Show that if $\Omega$ has $n \in \Bbb N$ elements, then it exist at most $2^n$ independent non-constant real-valued random variables on $(\Omega,\mathcal F, P)$.
A real-valued random variable is called constant if $P(X=a)=1$ for some $a \in \Bbb R$.
The only idea that I have in mind for now is to somehow use variance since a random variable in not a constant one if its variance is not $0$. Also I suppose that the given sigma-algebra has exactly $2^n$ elements so it might be applied in the solution ?
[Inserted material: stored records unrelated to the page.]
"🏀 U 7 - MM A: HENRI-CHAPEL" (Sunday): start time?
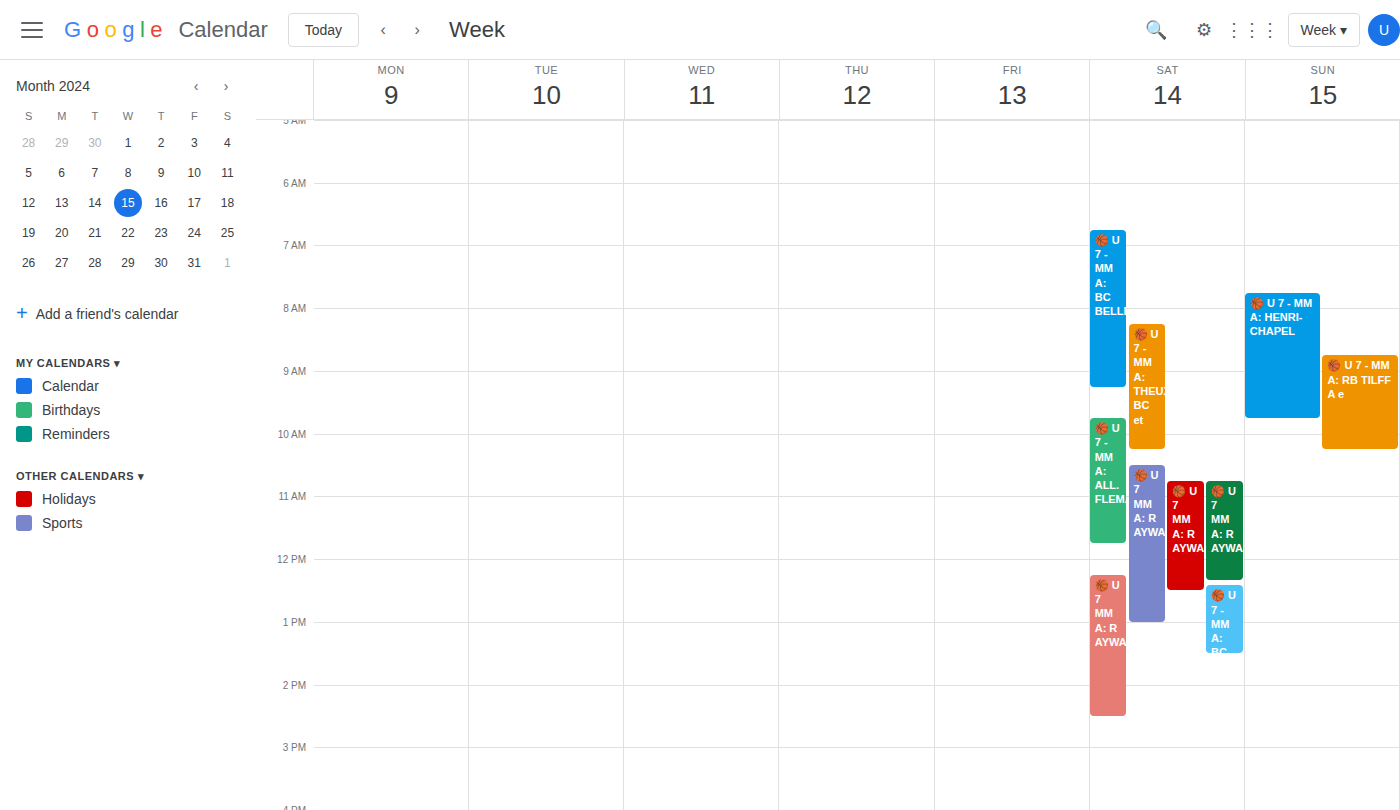
7:45 AMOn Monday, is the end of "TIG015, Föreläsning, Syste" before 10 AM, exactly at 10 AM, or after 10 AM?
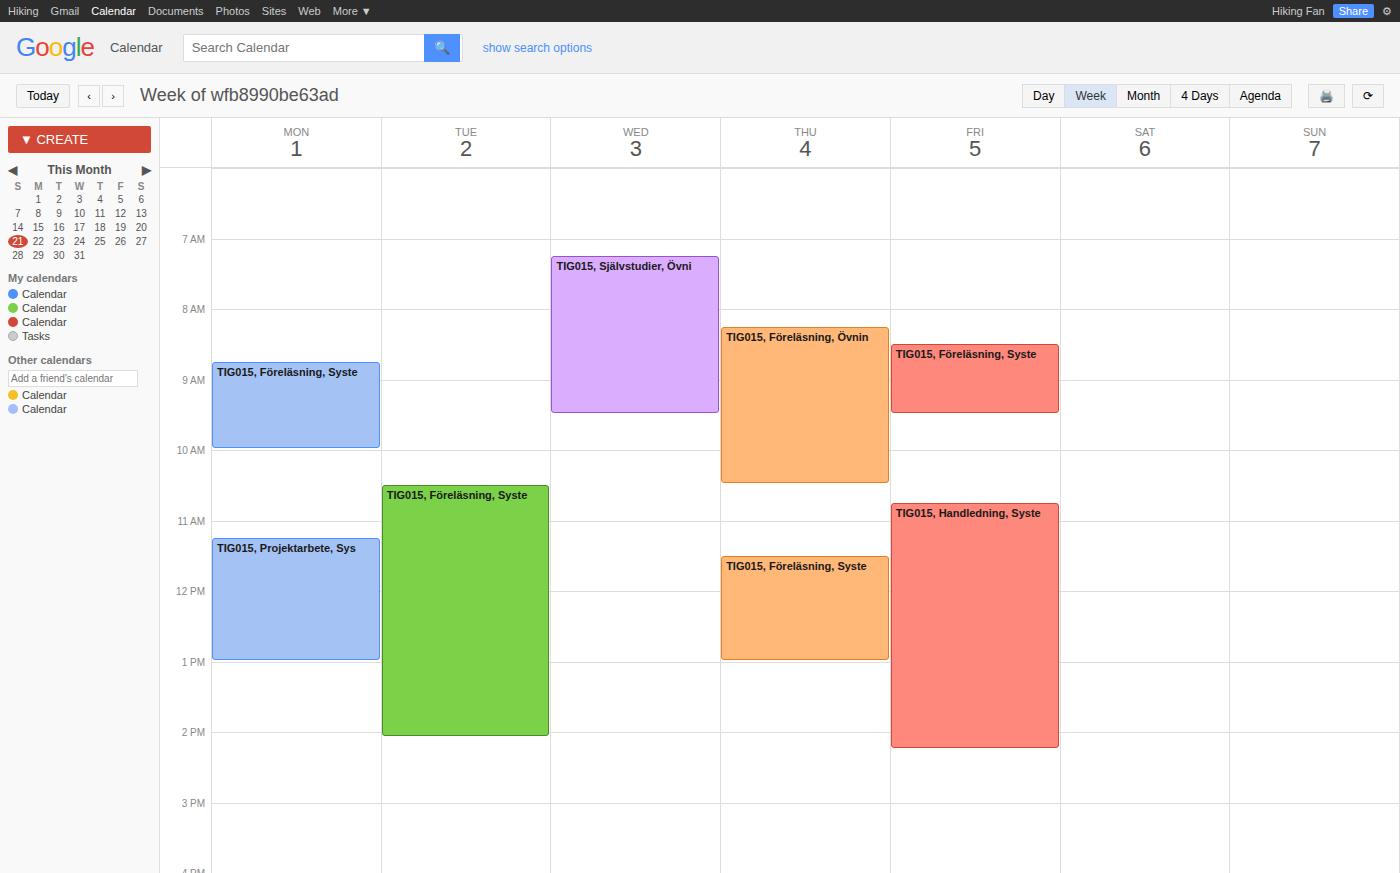
10:00 AM -- exactly at 10 AM, on the 10 AM line.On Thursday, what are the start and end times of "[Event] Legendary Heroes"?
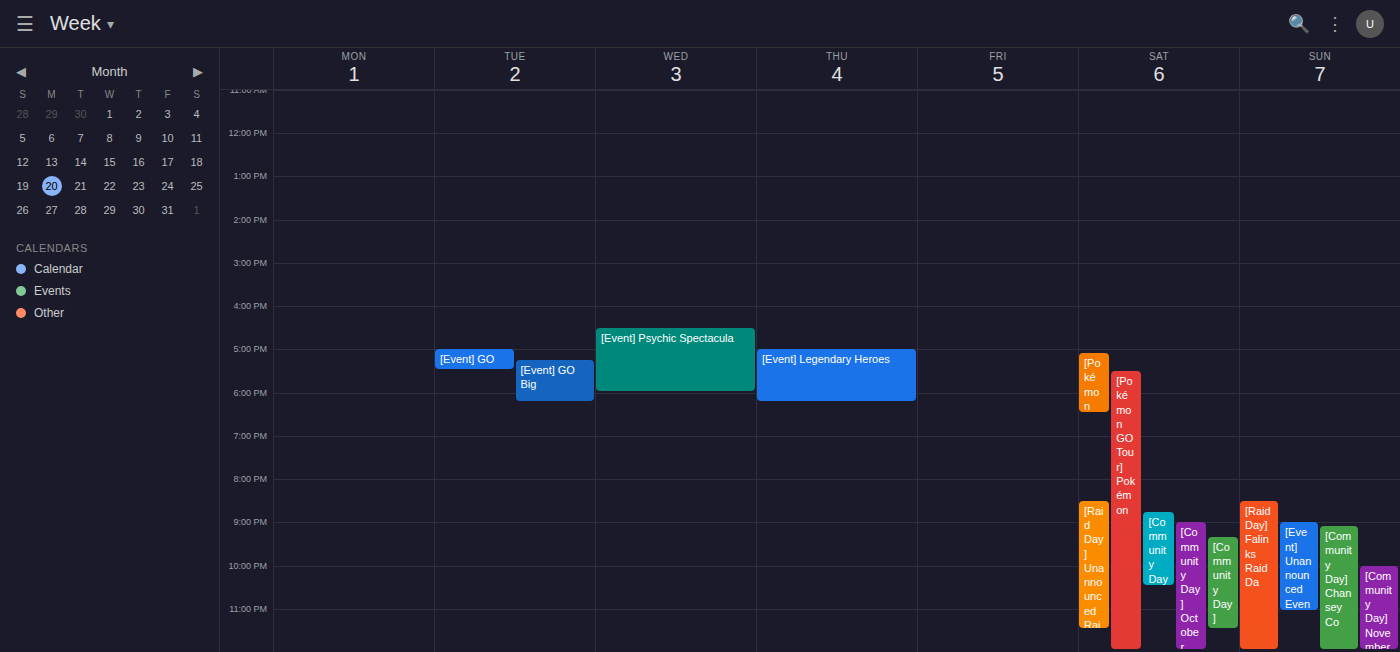
5:00 PM to 6:15 PMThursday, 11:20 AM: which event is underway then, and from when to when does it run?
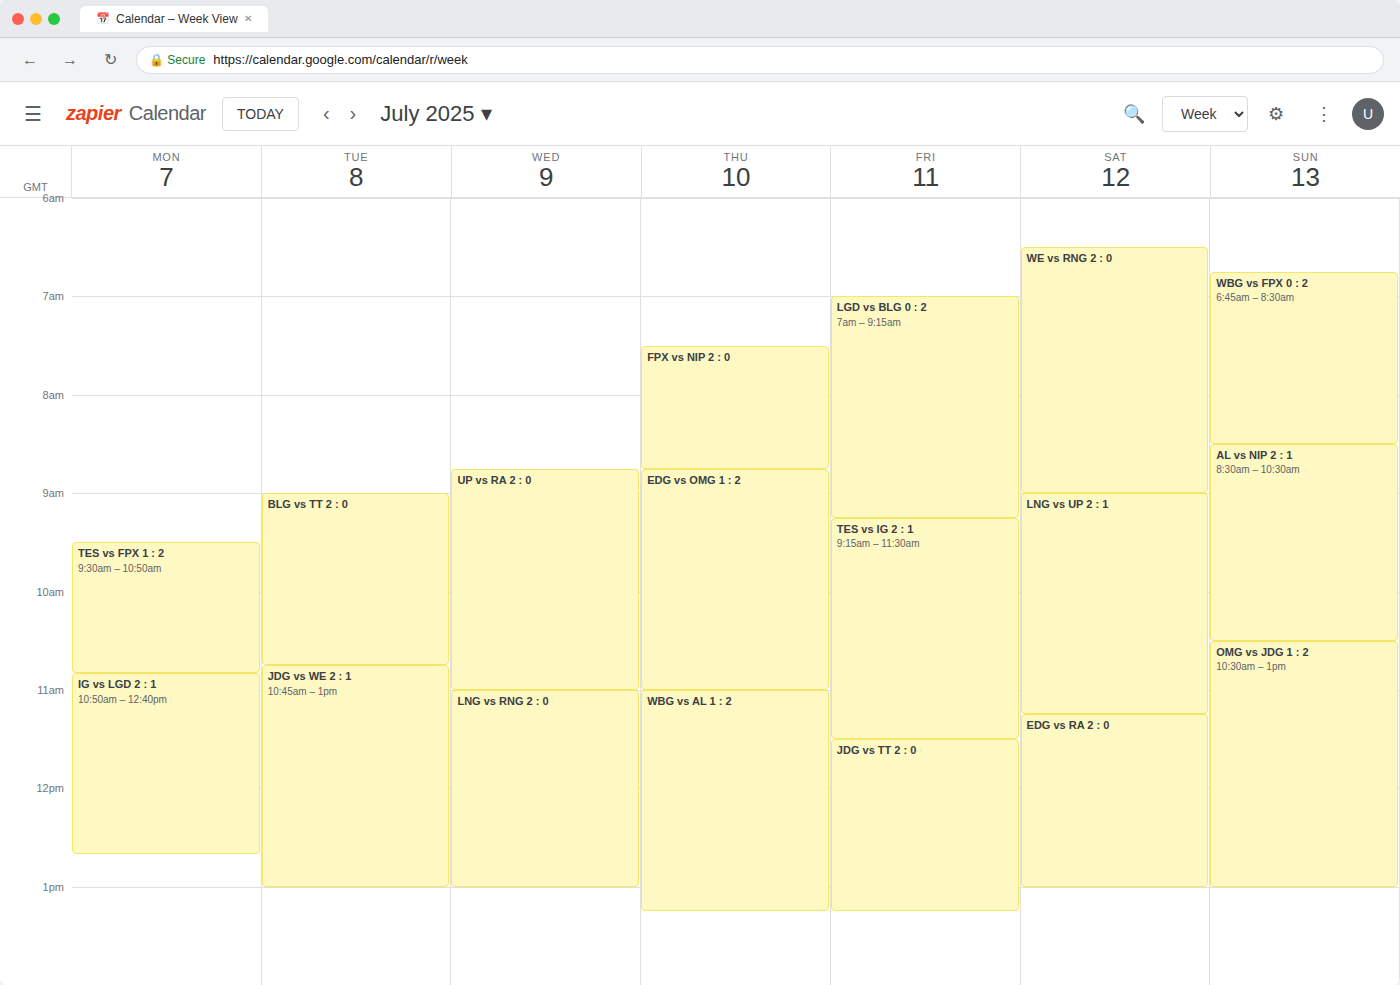
"WBG vs AL 1 : 2", 11:00 AM to 1:15 PMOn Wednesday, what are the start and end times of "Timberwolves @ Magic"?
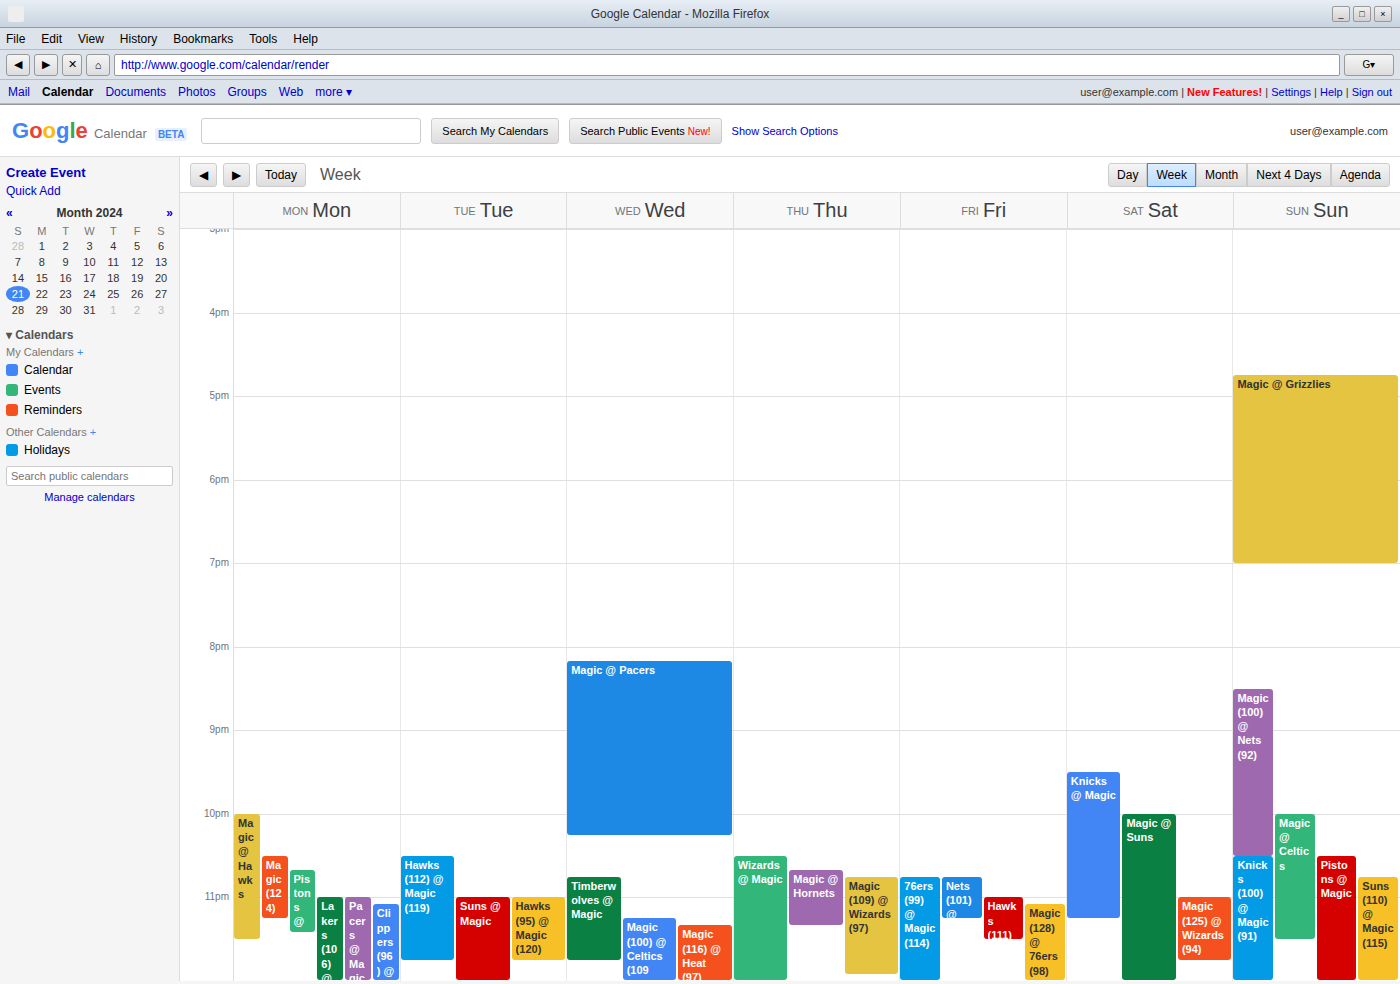
10:45 PM to 11:45 PMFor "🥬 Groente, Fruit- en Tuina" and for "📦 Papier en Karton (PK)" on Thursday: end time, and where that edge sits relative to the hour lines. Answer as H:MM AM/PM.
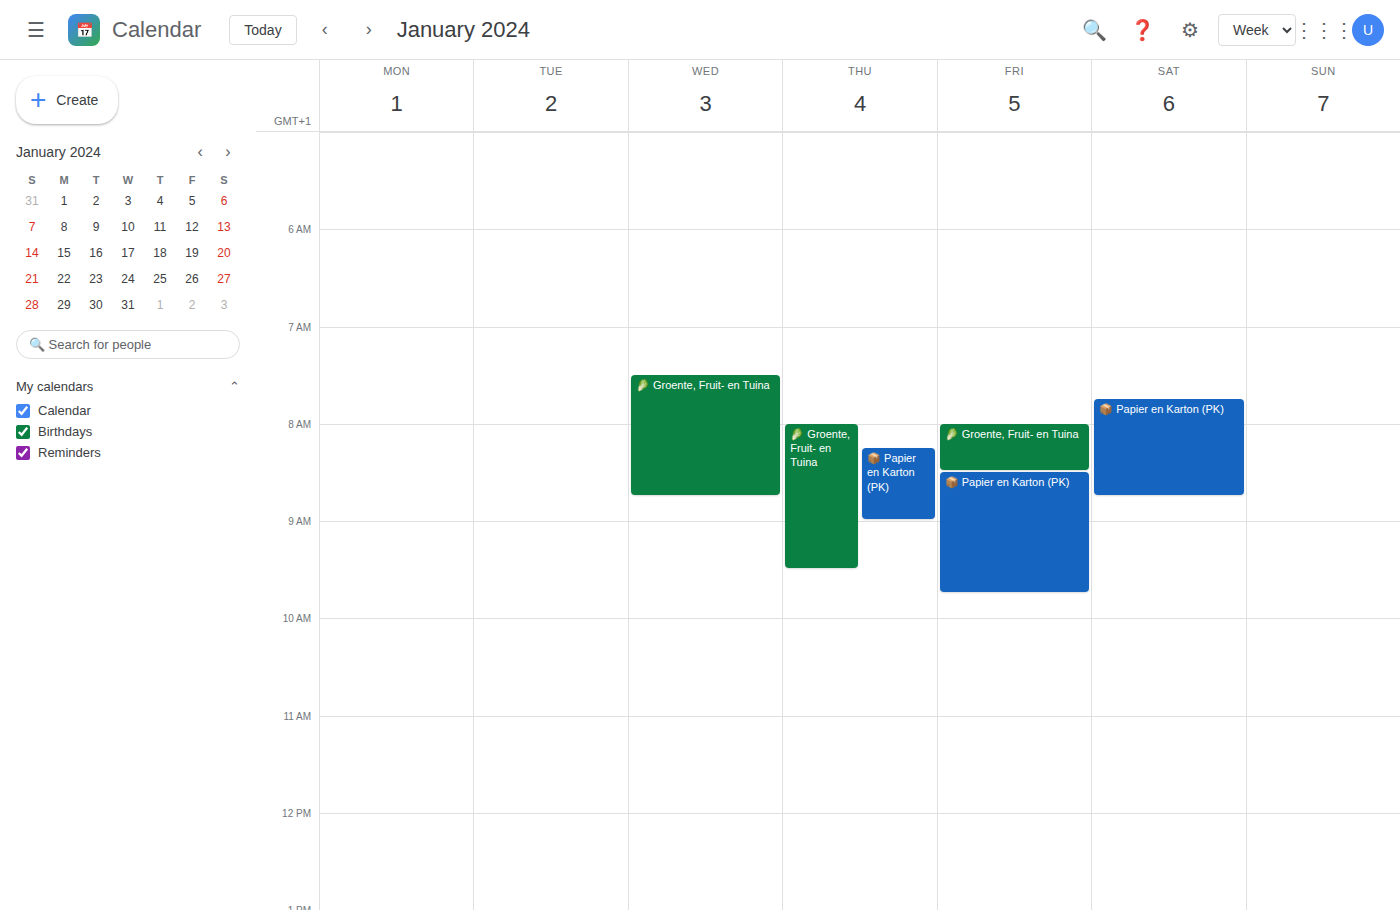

I just really a starting point for this proof. Any hint will be highly appreciated.
If $X$ is a nonconstant random variable, then there exists a set $A_X \in \sigma(X)$ with $P(A_X) \notin \{0, 1\}$. If $Y$ is independent of $X$, then $A_X \notin \sigma(Y)$, since the independence would imply $P(A_X) = P(A_X \cap A_X) = P(A_X)^2$. But this can't be, since $P(A_X)$ is neither $0$ nor $1$.
Now let $M = \{X_1, \ldots, X_m\}$ be a set of independent nondegenerate random variables. Then the map $X \mapsto A_X$ is an injection from $M$ to the power set of $\Omega$, which means $|M| \le |\mathcal{P}(\Omega)| = 2^n$.